By Penny Carmichael, on 20 November 2014
-Article by Stephen Leach
This week the CPS-ers were delivered a portrait of Robert Angus Smith, courtesy of independent researcher and science historian Peter Reed. Robert Angus Smith is credited to be the first person to use the term ‘acid rain’ and he was one of the first people to straddle the political scientific divide. In the nineteenth century, new industries brought new pollutants and health risks, so legislators began enforcing safe practise on the industrialists for the benefit of the workers, the public and the environment. At the centre of this was Robert Angus Smith.
Circa 1840, Darwin’s ‘Origin’ was yet to be published, the laws of thermodynamics were driving the emerging industrial revolution and an atom had yet to be defined. New scientific ideas were pervading all arenas of life and like all young men of sound mind and good prospects, Smith was torn between an education in science or religion. He chose chemistry and was educated in Giessen, Germany, under Justus Von Liebig, a pioneering educator of the sciences. With the emergence of a technical society, its associated problems were increasingly being found on the desks of the professional scientists. With regards to pollution and safety, the government was keen to put the onus of responsibility on the capitalists but still required legislation overseen with some scientific expertise.
Industries manufacturing glass, paper, textiles and soap all required a supply of ‘soda’, Na2SO4. It had long been harvested from natural resources, but the demand was increasing largely. The Leblanc batch process was a means to chemically synthesise soda in tonnage quantities from rock salt and sulphuric acid. Along with a viscous sulfur pollutant called ‘Galligu’, (which was liberally thrown over the land around the factories of Widnes, Runcorn and St Helens), was a more immediately troublesome substance: HCl gas. Around 250,000 tonnes per year were entering the atmosphere.
In 1863, ‘The Alkali Inspectorate’ was established with Smith at the helm. Policy makers were aware of the dangers of HCl and they set out to curb emissions by 95%. This was achieved by the invention of the acid tower by a Lancashire manufacturer, William Gossage. The problem was circumvented somewhat; emissions were cut by dissolving 95% of the gas in water. The gas was passed over huge arrays of wet obsidian bricks and it would dissolve into the water. Smith was tasked with visiting factories and ensuring that targets were being met. Here we learnt of an amazing device called the ‘Compound Self Acting Aspirator’. Since the inspectors could not be everywhere at once and the capitalists could not be trusted unconditionally, this device would periodically collect samples of the gas output to ensure that the plant was law abiding, these samples could then be collected later and analysed in a lab. Overall, air quality greatly improved but this was at the expense of the waterways into which the dissolved HCl would flow.
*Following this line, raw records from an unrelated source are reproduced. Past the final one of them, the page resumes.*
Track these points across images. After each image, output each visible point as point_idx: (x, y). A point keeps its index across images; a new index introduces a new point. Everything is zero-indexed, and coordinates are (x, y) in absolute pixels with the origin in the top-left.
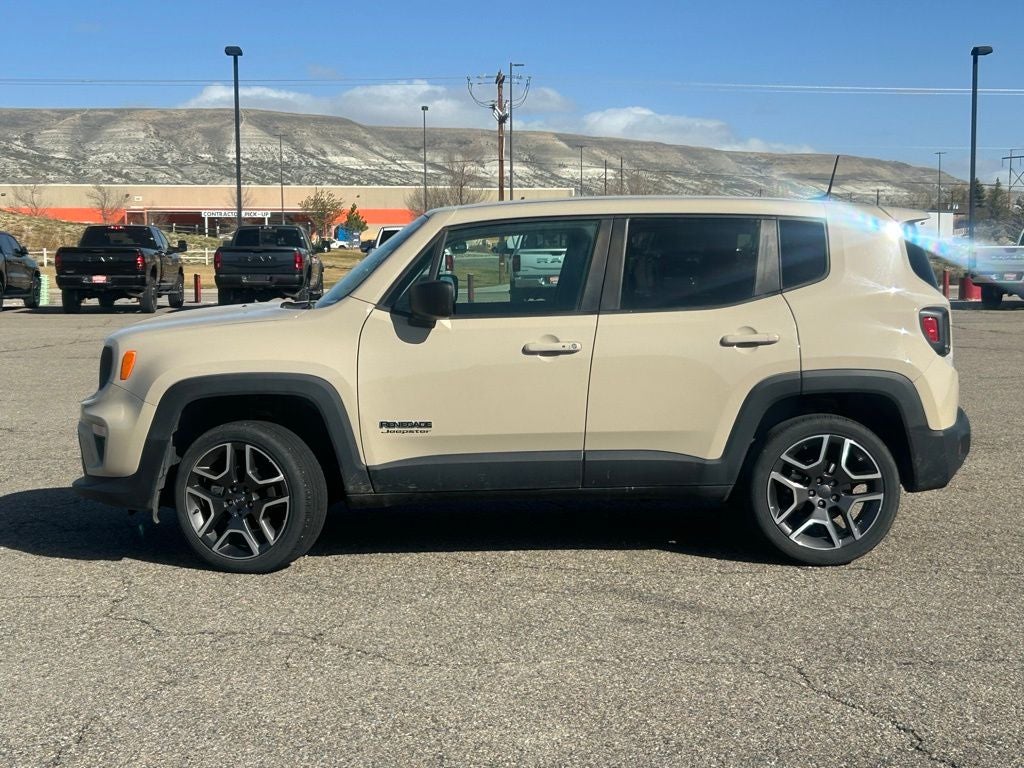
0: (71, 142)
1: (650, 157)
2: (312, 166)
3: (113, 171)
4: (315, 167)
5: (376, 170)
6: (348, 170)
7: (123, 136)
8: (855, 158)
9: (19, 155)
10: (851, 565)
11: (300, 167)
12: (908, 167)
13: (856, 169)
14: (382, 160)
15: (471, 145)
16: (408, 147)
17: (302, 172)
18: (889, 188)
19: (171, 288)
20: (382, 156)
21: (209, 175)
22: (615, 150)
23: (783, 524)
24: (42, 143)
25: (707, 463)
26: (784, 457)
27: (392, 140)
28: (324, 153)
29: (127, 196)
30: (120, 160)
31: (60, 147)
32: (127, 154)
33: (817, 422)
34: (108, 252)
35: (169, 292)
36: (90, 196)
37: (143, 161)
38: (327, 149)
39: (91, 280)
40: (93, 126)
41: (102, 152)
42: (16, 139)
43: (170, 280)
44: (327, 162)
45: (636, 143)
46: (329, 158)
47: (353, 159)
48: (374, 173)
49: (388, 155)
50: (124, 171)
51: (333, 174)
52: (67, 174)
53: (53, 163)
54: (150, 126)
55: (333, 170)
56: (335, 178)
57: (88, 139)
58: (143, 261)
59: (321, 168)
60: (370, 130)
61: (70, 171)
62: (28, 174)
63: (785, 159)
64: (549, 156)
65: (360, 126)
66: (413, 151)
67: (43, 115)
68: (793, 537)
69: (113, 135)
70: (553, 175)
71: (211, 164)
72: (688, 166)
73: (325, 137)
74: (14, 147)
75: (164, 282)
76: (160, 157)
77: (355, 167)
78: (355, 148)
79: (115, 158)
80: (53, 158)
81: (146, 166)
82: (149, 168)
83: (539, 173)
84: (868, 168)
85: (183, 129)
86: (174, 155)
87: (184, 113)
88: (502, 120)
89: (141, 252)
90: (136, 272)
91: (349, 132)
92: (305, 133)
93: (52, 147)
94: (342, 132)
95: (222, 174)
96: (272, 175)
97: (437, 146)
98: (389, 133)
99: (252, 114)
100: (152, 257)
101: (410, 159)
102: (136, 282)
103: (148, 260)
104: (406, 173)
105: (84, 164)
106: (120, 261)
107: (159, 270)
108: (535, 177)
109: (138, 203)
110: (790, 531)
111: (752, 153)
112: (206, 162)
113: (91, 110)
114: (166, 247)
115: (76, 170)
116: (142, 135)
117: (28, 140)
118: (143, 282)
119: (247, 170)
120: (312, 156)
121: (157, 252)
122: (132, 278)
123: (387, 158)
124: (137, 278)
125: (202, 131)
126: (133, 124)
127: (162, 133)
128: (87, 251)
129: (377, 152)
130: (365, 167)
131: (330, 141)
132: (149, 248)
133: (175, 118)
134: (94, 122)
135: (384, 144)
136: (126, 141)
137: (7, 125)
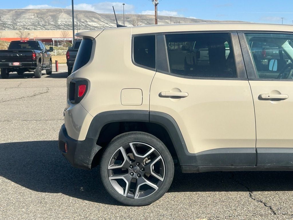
0: (12, 19)
2: (83, 26)
4: (84, 26)
5: (102, 27)
6: (94, 26)
7: (28, 17)
11: (80, 26)
14: (104, 24)
15: (130, 19)
16: (111, 20)
17: (80, 27)
19: (47, 67)
20: (104, 22)
21: (53, 28)
22: (172, 20)
24: (3, 19)
27: (107, 17)
28: (87, 22)
29: (29, 34)
30: (27, 24)
31: (9, 21)
32: (29, 22)
34: (20, 52)
35: (46, 69)
36: (17, 34)
37: (33, 25)
39: (13, 64)
40: (19, 14)
41: (22, 21)
43: (47, 63)
44: (87, 24)
46: (88, 23)
47: (95, 23)
49: (106, 22)
50: (28, 28)
51: (89, 28)
53: (7, 25)
54: (35, 14)
55: (89, 27)
56: (90, 29)
57: (17, 18)
58: (35, 56)
59: (86, 26)
60: (100, 15)
61: (12, 28)
65: (97, 14)
67: (4, 11)
69: (24, 17)
71: (54, 25)
75: (45, 64)
76: (38, 23)
77: (96, 26)
78: (96, 20)
79: (25, 24)
82: (35, 26)
85: (45, 15)
86: (42, 23)
87: (45, 10)
89: (34, 52)
90: (32, 61)
91: (94, 15)
92: (81, 16)
93: (6, 21)
94: (92, 16)
95: (57, 28)
98: (106, 15)
99: (65, 10)
100: (39, 54)
101: (112, 23)
102: (33, 65)
103: (37, 55)
104: (111, 27)
105: (16, 25)
106: (25, 56)
107: (42, 59)
109: (32, 36)
112: (52, 25)
113: (18, 10)
114: (45, 49)
115: (14, 27)
116: (33, 17)
118: (35, 65)
119: (64, 27)
120: (83, 22)
121: (41, 51)
122: (31, 63)
123: (105, 23)
124: (33, 63)
125: (51, 15)
126: (30, 14)
127: (39, 16)
128: (12, 52)
129: (102, 21)
130: (99, 26)
131: (88, 18)
132: (38, 50)
133: (42, 12)
134: (19, 13)
135: (104, 19)
136: (28, 19)
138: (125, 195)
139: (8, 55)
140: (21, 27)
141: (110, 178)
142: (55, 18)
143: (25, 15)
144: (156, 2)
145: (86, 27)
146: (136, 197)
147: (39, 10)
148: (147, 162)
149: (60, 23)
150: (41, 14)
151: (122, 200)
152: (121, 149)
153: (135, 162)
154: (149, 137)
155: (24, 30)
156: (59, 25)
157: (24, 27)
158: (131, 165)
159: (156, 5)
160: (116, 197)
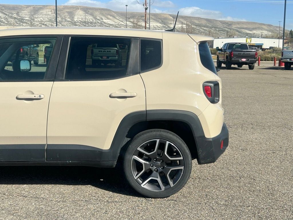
0: (30, 15)
1: (197, 22)
2: (99, 23)
4: (100, 23)
5: (117, 24)
6: (109, 24)
7: (45, 13)
8: (256, 23)
9: (15, 18)
10: (169, 198)
11: (95, 23)
12: (272, 26)
13: (257, 26)
14: (119, 21)
16: (126, 18)
17: (96, 24)
18: (266, 32)
22: (187, 19)
23: (139, 179)
24: (22, 15)
25: (103, 151)
26: (139, 149)
27: (122, 15)
28: (102, 19)
30: (44, 20)
31: (27, 16)
32: (46, 18)
33: (154, 133)
37: (50, 21)
38: (103, 18)
40: (36, 10)
41: (39, 17)
42: (14, 14)
44: (103, 22)
45: (193, 17)
46: (104, 20)
47: (110, 21)
48: (116, 25)
49: (121, 20)
50: (45, 24)
51: (105, 25)
52: (28, 24)
53: (25, 21)
54: (53, 10)
55: (105, 24)
57: (35, 14)
59: (101, 23)
60: (115, 12)
62: (18, 24)
63: (236, 23)
64: (167, 21)
65: (113, 11)
66: (128, 19)
67: (22, 7)
68: (142, 185)
69: (42, 13)
70: (168, 26)
72: (208, 24)
73: (103, 14)
74: (14, 16)
77: (111, 23)
78: (111, 18)
79: (42, 20)
80: (25, 19)
83: (164, 26)
84: (260, 26)
85: (62, 12)
86: (59, 19)
87: (62, 7)
88: (146, 9)
92: (97, 13)
93: (24, 16)
94: (107, 13)
95: (73, 25)
96: (87, 25)
97: (135, 17)
98: (121, 13)
99: (82, 7)
101: (127, 21)
104: (126, 25)
105: (34, 21)
108: (163, 27)
110: (141, 182)
112: (68, 21)
113: (36, 5)
115: (31, 23)
116: (50, 13)
117: (18, 14)
119: (80, 24)
120: (98, 20)
125: (67, 12)
126: (48, 10)
129: (117, 19)
130: (114, 23)
133: (60, 8)
135: (119, 16)
136: (45, 15)
137: (12, 10)
140: (38, 23)
142: (71, 15)
143: (42, 11)
149: (77, 19)
156: (75, 22)
157: (42, 23)
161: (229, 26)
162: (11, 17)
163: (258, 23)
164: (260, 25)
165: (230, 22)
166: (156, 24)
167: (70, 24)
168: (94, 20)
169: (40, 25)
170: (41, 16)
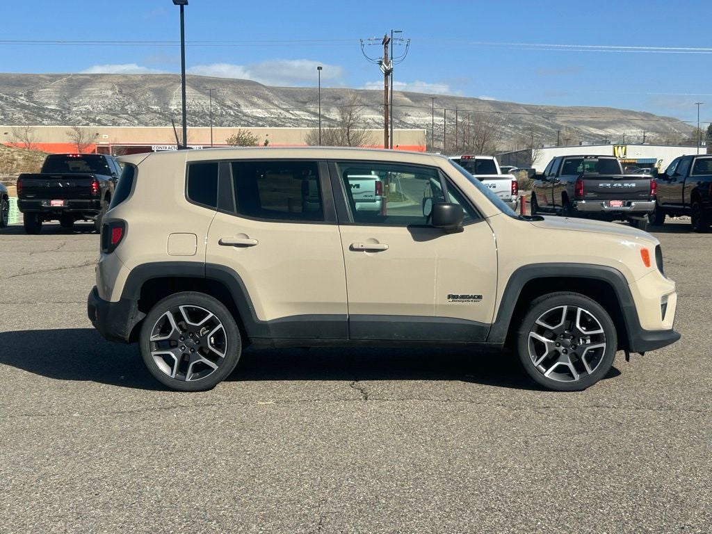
0: (59, 98)
1: (470, 109)
2: (230, 114)
3: (90, 118)
4: (232, 115)
5: (276, 118)
6: (256, 117)
7: (97, 93)
8: (614, 109)
9: (23, 107)
11: (222, 115)
12: (653, 116)
13: (616, 117)
14: (279, 111)
15: (342, 100)
16: (298, 101)
17: (223, 119)
18: (639, 131)
20: (280, 107)
21: (158, 121)
22: (445, 104)
24: (39, 98)
27: (287, 96)
28: (239, 106)
29: (97, 134)
30: (95, 111)
31: (52, 101)
32: (100, 106)
34: (65, 178)
36: (69, 134)
37: (110, 111)
38: (241, 103)
39: (50, 204)
40: (76, 85)
41: (83, 104)
42: (21, 95)
44: (241, 112)
45: (460, 99)
46: (242, 109)
47: (259, 110)
48: (274, 120)
49: (285, 107)
50: (97, 118)
51: (245, 121)
52: (57, 120)
53: (47, 113)
54: (116, 86)
55: (244, 118)
56: (246, 123)
57: (72, 95)
58: (98, 186)
59: (236, 116)
60: (271, 89)
61: (59, 118)
62: (29, 119)
63: (565, 111)
65: (264, 87)
66: (300, 104)
67: (41, 78)
69: (89, 92)
70: (401, 121)
71: (158, 113)
73: (239, 94)
74: (20, 101)
76: (123, 108)
77: (260, 116)
78: (260, 102)
79: (91, 109)
80: (47, 109)
81: (113, 115)
82: (115, 115)
84: (624, 117)
85: (139, 89)
86: (133, 107)
87: (140, 77)
89: (95, 176)
90: (91, 197)
91: (256, 91)
92: (225, 92)
93: (46, 101)
94: (251, 91)
95: (166, 121)
96: (202, 121)
98: (285, 91)
100: (107, 182)
101: (300, 110)
102: (92, 205)
103: (102, 185)
104: (297, 120)
105: (69, 113)
106: (78, 186)
109: (105, 140)
111: (542, 106)
112: (155, 112)
113: (74, 75)
115: (63, 117)
116: (110, 93)
117: (29, 96)
118: (98, 206)
120: (230, 108)
121: (111, 177)
122: (87, 203)
123: (283, 109)
124: (92, 202)
125: (151, 90)
126: (104, 85)
127: (124, 91)
128: (48, 177)
129: (276, 105)
130: (267, 115)
131: (243, 97)
132: (104, 174)
133: (133, 81)
134: (76, 83)
135: (281, 99)
136: (99, 97)
137: (14, 85)
138: (173, 376)
139: (40, 183)
140: (80, 118)
141: (153, 353)
142: (163, 96)
143: (91, 87)
144: (387, 67)
145: (238, 119)
146: (188, 379)
147: (124, 76)
148: (204, 333)
149: (176, 108)
150: (131, 87)
151: (168, 383)
152: (169, 314)
153: (188, 332)
154: (206, 299)
155: (87, 124)
156: (172, 114)
157: (89, 116)
158: (181, 337)
159: (388, 73)
160: (160, 378)
161: (548, 119)
162: (14, 104)
163: (619, 110)
164: (622, 113)
165: (551, 109)
166: (372, 116)
167: (160, 118)
168: (219, 108)
169: (85, 122)
170: (87, 99)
Smith went on to be Head Inspector for River Pollution in addition to his existing responsibilities. His scientific background and government association made him a prototype of the numerous advisors that today consult world governments on policy. The centralised regulation of industries is commonplace now and much of the good practise of UK industry and environmental protection has its origin in the Alkali Inspectorate, which by 1956 covered 1,794 chemical processes. It is a situation still highly relevant today; novel industrial processes must be subject to legislation, ‘fracking’ in the UK being a good example.
Smith‘s lifetime coincided with a dynamic time for the role of the scientist in the UK; a respectable profession it had become. Materialist philosophies were challenging religious conservatism and the momentum of today’s technological culture was building. At a glance life may seem different today but we are still part of the epoch which was burgeoning at that time.